Agroécosystèmes innovants : quels raisonnements, quelles méthodes et quelle gouvernance ?
Dans un contexte de crise environnementale et de changements globaux, l’agriculture est mise au défi de revoir son modèle de conception. Au-delà des organismes végétaux et animaux performants ainsi que des pratiques culturales définies au champ, de nouveaux objets de conception apparaissent, les agroécosystèmes, qui posent de nombreuses difficultés : par exemple, il n’en existe pas de « concepteurs » proprement dit, et leur conception requière d’intégrer des connaissances de natures différentes et de concilier les intérêts divergents de diverses parties prenantes. Comment alors organiser des processus de conception collectifs et innovants des agroécosystèmes?
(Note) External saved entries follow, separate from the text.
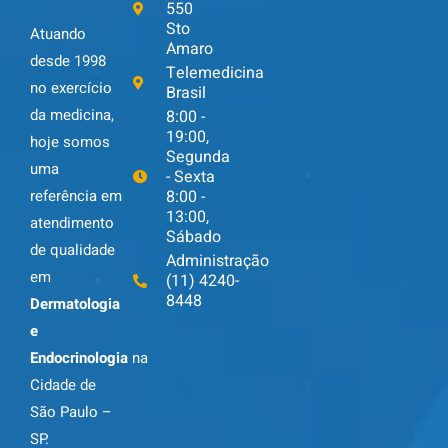
550
Sto
Atuando
Amaro
desde 1998
Telemedicina
no exercício
Brasil
da medicina,
8:00 -
19:00,
hoje somos
Segunda
uma
- Sexta
8:00 -
referência em
13:00,
atendimento
Sábado
de qualidade
Administração
em
(11) 4240-
8448
Dermatologia
e
Endocrinologia
na
Cidade de
São Paulo –
SP.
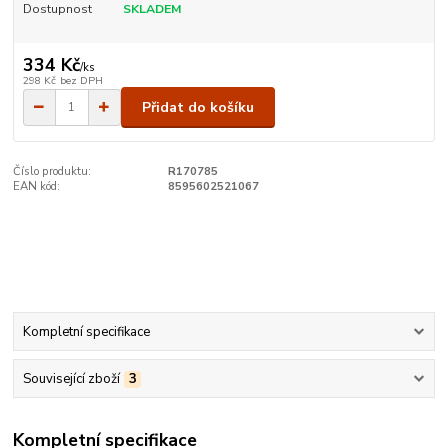
Dostupnost
SKLADEM
334 Kč
/
ks
298 Kč
bez DPH
Přidat do košíku
Číslo produktu:
R170785
EAN kód:
8595602521067
Kompletní specifikace
Související zboží
3
Kompletní specifikace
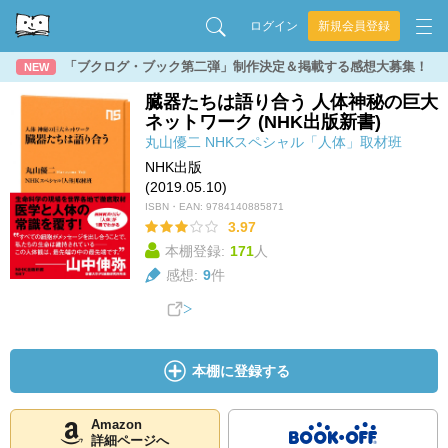
ログイン
新規会員登録
「ブクログ・ブック第二弾」制作決定＆掲載する感想大募集！
NEW
臓器たちは語り合う 人体神秘の巨大
ネットワーク (NHK出版新書)
丸山優二
NHKスペシャル「人体」取材班
NHK出版
(2019.05.10)
ISBN・EAN:
9784140885871
3.97
本棚登録:
171
人
感想:
9
件
本棚に登録する
Amazon
詳細ページへ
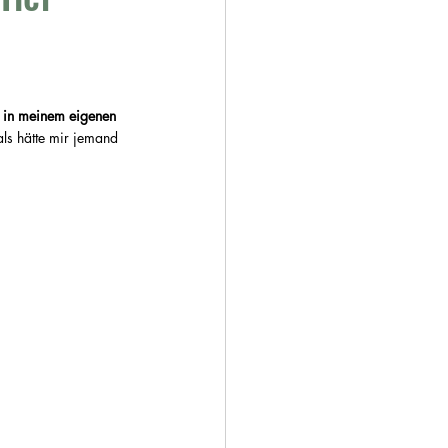
en in meinem eigenen 
ls hätte mir jemand 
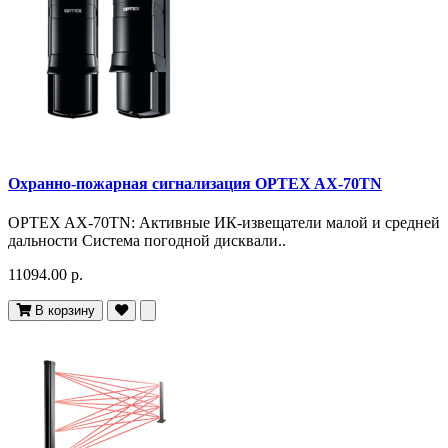
Охранно-пожарная сигнализация OPTEX AX-70TN
OPTEX AX-70TN: Активные ИК-извещатели малой и средней
дальности Система погодной дисквали..
11094.00 р.
В корзину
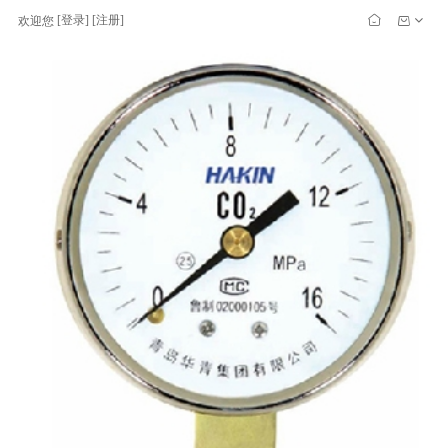
[
登录
] [
注册
]
欢迎您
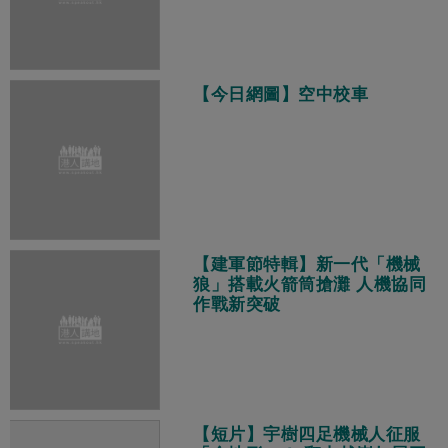
【今日網圖】空中校車
【建軍節特輯】新一代「機械
狼」搭載火箭筒搶灘 人機協同
作戰新突破
【短片】宇樹四足機械人征服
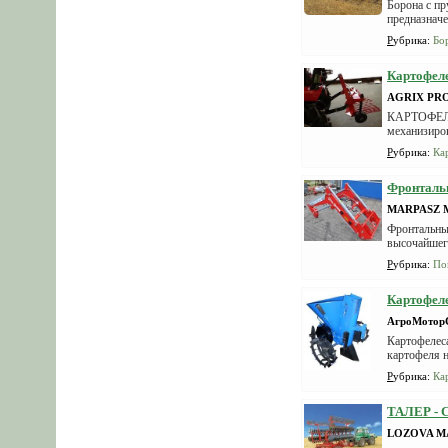
Борона с п
предназначе
Рубрика
:
Бо
Картофеле
AGRIX PR
КАРТОФЕЛЕК
механизиров
Рубрика
:
Ка
Фронтальн
MARPASZ Ma
Фронтальный
высочайшего
Рубрика
:
По
Картофел
АгроМотор
Картофелес
картофеля н
Рубрика
:
Ка
ТАЛЕР - 
LOZOVA M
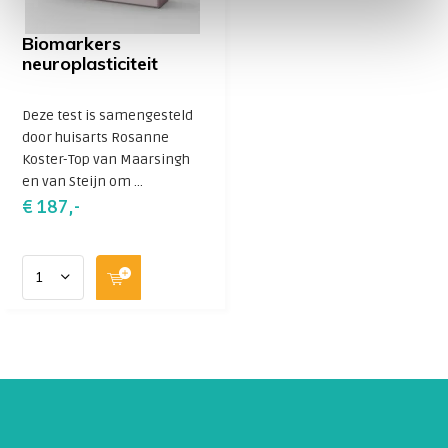
Biomarkers
neuroplasticiteit
Deze test is samengesteld
door huisarts Rosanne
Koster-Top van Maarsingh
en van Steijn om ...
€ 187,-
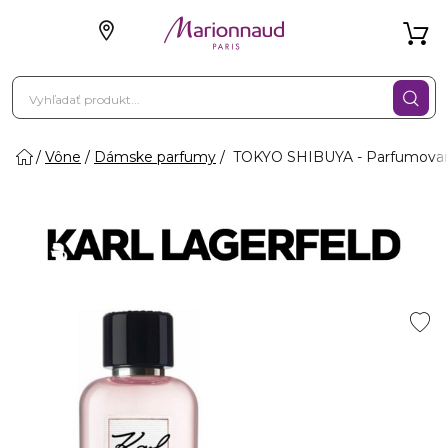
Vône
Dámske parfumy
TOKYO SHIBUYA - Parfumovan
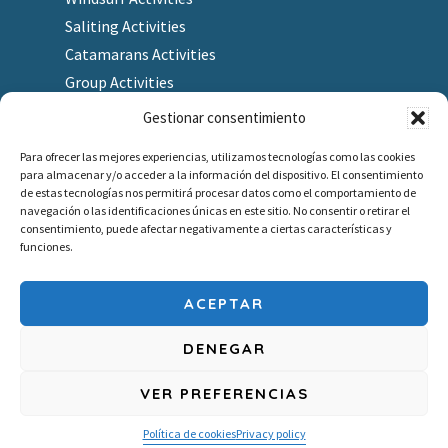
Saliting Activities
Catamarans Activities
Group Activities
Gestionar consentimiento
Para ofrecer las mejores experiencias, utilizamos tecnologías como las cookies
para almacenar y/o acceder a la información del dispositivo. El consentimiento
Finding us
de estas tecnologías nos permitirá procesar datos como el comportamiento de
navegación o las identificaciones únicas en este sitio. No consentir o retirar el
As a Gift
consentimiento, puede afectar negativamente a ciertas características y
Redeem gift voucher
funciones.
Job company
Outlet
ACEPTAR
DENEGAR
VER PREFERENCIAS
Copyright © 2026 · ESCOLA DE VELA I KAYAK SANT POL - COSTA BRAVA
Privacy policy
-
Cookies Policy
-
Legal notice
-
Booking Terms and Conditions
Política de cookies
Privacy policy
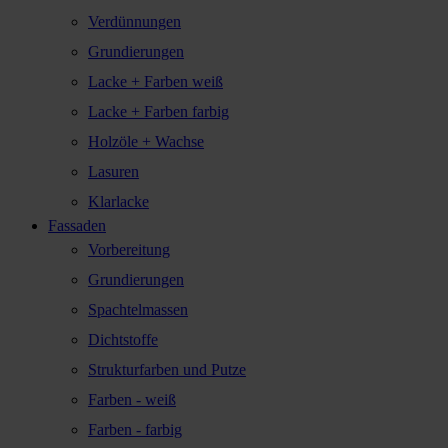
Verdünnungen
Grundierungen
Lacke + Farben weiß
Lacke + Farben farbig
Holzöle + Wachse
Lasuren
Klarlacke
Fassaden
Vorbereitung
Grundierungen
Spachtelmassen
Dichtstoffe
Strukturfarben und Putze
Farben - weiß
Farben - farbig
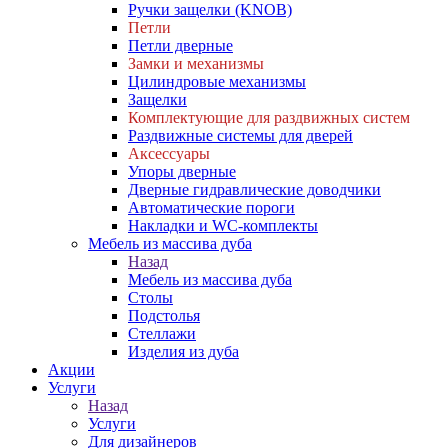
Ручки защелки (KNOB)
Петли
Петли дверные
Замки и механизмы
Цилиндровые механизмы
Защелки
Комплектующие для раздвижных систем
Раздвижные системы для дверей
Аксессуары
Упоры дверные
Дверные гидравлические доводчики
Автоматические пороги
Накладки и WC-комплекты
Мебель из массива дуба
Назад
Мебель из массива дуба
Столы
Подстолья
Стеллажи
Изделия из дуба
Акции
Услуги
Назад
Услуги
Для дизайнеров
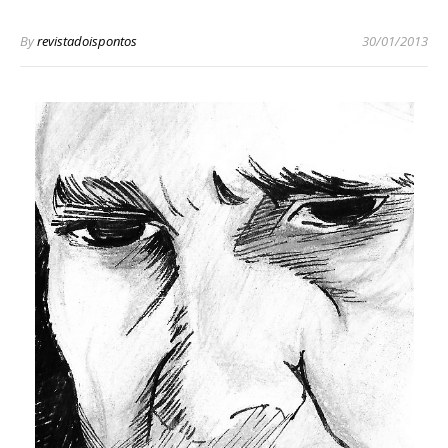
By
revistadoispontos
30/01/2013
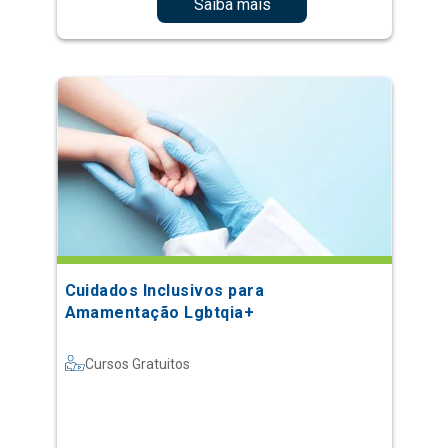
Saiba mais
Cuidados Inclusivos para
Amamentação Lgbtqia+
Cursos Gratuitos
En nous appuyant sur les théories récentes de la conception et sur un cas empirique étudié en France, soit la mise en place d’une filière luzerne copilotée par une coopérative agricole et un centre de recherche en écologie, nous présentons une méthode de conception collective d’un agroécosystème. Cette méthode propose de qualifier le « fonds écologique », c'est-à-dire, certaines composantes-clés de l’écosystème qui en assurent le fonctionnement, puis de considérer ce fonds écologique comme un « inconnu commun » – non comme un bien commun –, c’est-à-dire comme une proposition pouvant faire l’objet d’une conception collective.
Nous montrons qu’une telle méthode : 1) permet de penser des agroécosystèmes nouveaux ; 2) invite à renouveler le rôle de l’écologie, qui non seulement produit des connaissances pour éclairer la décision, mais aussi crée de nouveaux espaces de conception des agroécosystèmes ; et 3) ouvre de nouvelles perspectives en matière de politiques publiques, en Europe comme au Canada.